Фрагмент текста →
########################################
Все это, вся эта забота о нашем богатстве, несомненно, доставит нам беспокойство. Но нам предстоят еще большие заботы, ибо теперь я должен сказать о другом, о богатствах, которые должны принадлежать нам всем, — о зеленой траве и листьях, о водах, о самом свете, и воздухе, и небе. Коммерческий век слишком погрузился в свои дела, чтобы уделить этому хотя бы небольшое внимание. Но я, позвольте вам напомнить, думаю, что каждый из здесь присутствующих считает необходимым заботиться об искусстве.

Среди нас есть богатые люди, которых мы непонятно почему называем фабрикантами, — речь идет о капиталистах, которые платят деньги людям, чтоб организовать производство. Эти джентльмены сжигают тонны угля, отравляя воздух, но в то же время многие из них покупают картины и говорят о своей любви к искусству. Существует закон, принятый с целью запретить им отравлять воздух дымом в известное время и в известных местах, — на мой взгляд, это весьма слабый и весьма неполноценный закон. Но ничто не мешает этим любителям искусства считать законом свое собственное желание и полагать своей заслугой, если на их заводах неприятности, вызываемые копотью, сведены к минимуму. Но если они не стараются вовсе предотвратить копоть, когда это могло бы обойтись им недорого, и даже очень недорого, — я утверждаю, что их любовь к искусству — пустое притворство. Как это вы можете заботиться о пейзажной живописи, если своими делами показываете, что равнодушны к самой природе? И какое имеете вы право запирать от всего мира прекрасные произведения искусства и никому не давать к ним подступиться?
########################################
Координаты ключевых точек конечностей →
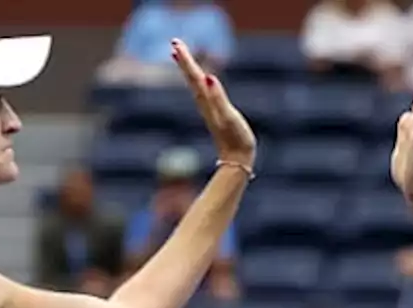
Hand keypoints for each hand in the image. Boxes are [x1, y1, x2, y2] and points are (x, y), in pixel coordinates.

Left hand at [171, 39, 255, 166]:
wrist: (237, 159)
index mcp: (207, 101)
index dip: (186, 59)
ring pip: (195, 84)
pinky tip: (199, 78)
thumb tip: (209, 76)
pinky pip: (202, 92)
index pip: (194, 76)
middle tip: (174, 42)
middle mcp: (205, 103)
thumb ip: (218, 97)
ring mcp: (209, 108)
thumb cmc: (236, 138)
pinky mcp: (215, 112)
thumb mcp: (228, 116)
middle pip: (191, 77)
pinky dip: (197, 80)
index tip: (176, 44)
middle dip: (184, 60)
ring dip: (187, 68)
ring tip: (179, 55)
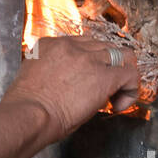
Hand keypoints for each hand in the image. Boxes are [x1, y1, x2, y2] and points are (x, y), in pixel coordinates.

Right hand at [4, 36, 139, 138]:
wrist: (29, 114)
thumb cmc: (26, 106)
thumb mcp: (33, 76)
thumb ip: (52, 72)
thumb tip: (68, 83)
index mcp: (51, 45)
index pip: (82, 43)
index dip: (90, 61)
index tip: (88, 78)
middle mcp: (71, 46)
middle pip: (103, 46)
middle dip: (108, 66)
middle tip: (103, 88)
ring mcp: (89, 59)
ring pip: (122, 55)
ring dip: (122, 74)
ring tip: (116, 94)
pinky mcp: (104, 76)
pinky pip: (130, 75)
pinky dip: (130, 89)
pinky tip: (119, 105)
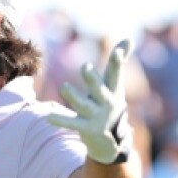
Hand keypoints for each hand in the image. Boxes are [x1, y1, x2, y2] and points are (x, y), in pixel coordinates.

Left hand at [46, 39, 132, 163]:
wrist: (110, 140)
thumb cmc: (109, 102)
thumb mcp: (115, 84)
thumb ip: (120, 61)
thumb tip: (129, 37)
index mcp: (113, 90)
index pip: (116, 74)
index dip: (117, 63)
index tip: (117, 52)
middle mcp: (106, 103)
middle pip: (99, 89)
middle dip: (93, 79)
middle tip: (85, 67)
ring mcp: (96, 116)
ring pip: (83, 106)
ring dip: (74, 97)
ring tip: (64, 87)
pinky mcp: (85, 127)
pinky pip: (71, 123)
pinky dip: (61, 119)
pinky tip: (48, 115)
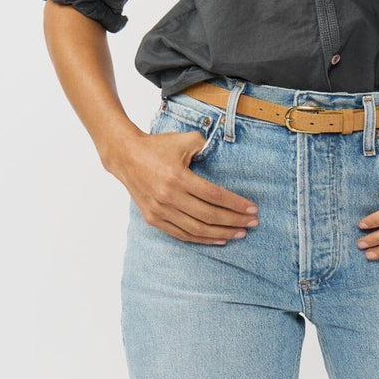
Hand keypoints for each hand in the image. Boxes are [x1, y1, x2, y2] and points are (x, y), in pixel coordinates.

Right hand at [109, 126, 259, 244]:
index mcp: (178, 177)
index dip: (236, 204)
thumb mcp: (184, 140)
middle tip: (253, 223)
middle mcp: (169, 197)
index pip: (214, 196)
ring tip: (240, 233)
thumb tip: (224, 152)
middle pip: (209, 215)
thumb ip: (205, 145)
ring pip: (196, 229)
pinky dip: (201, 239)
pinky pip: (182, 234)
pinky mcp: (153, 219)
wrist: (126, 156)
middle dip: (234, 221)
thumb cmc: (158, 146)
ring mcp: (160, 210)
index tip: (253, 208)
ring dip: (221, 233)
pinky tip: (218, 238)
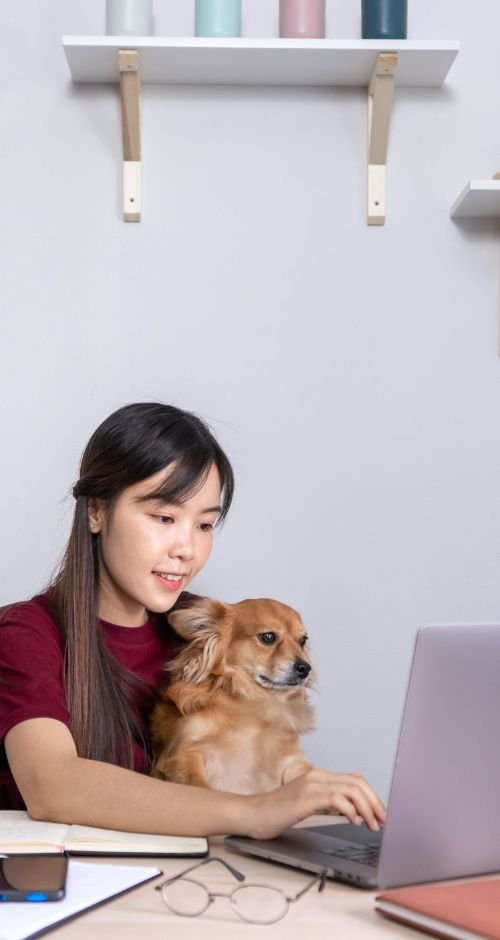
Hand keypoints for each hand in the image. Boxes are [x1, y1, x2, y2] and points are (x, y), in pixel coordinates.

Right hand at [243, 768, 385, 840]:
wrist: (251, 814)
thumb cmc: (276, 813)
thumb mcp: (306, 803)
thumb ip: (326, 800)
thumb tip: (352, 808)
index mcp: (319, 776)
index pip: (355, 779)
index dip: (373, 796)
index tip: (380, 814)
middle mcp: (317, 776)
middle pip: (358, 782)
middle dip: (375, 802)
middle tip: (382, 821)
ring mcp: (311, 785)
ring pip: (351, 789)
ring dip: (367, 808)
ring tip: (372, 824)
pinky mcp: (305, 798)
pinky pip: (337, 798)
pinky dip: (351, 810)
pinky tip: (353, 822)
########################################
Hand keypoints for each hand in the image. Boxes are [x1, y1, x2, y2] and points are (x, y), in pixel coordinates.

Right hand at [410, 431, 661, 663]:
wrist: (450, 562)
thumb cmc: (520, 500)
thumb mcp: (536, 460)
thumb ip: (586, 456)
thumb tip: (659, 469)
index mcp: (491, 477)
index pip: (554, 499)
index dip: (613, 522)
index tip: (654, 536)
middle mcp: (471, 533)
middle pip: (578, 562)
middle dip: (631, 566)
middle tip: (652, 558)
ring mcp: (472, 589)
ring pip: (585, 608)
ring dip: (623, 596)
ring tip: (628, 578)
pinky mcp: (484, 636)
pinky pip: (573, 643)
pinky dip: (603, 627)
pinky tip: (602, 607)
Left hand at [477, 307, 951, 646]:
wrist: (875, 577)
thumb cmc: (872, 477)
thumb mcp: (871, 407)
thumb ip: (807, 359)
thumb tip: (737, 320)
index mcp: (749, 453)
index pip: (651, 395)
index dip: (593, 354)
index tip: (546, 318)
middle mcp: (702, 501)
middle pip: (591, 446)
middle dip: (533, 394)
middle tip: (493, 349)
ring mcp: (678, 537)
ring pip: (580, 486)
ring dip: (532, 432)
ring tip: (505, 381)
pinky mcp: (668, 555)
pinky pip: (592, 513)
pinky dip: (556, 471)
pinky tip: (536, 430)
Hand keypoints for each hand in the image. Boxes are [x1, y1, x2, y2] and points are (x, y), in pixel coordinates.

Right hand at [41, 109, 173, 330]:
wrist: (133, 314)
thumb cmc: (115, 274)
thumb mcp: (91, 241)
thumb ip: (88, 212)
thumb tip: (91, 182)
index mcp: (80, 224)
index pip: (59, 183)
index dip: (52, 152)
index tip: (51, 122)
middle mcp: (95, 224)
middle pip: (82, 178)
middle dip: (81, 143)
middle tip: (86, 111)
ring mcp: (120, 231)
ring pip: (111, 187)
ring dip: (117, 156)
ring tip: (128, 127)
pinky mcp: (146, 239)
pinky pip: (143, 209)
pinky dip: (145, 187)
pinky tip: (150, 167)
########################################
Что, согласно фрагменту, сжигают фабриканты, отравляя воздух?

Ответ → Тонны угля.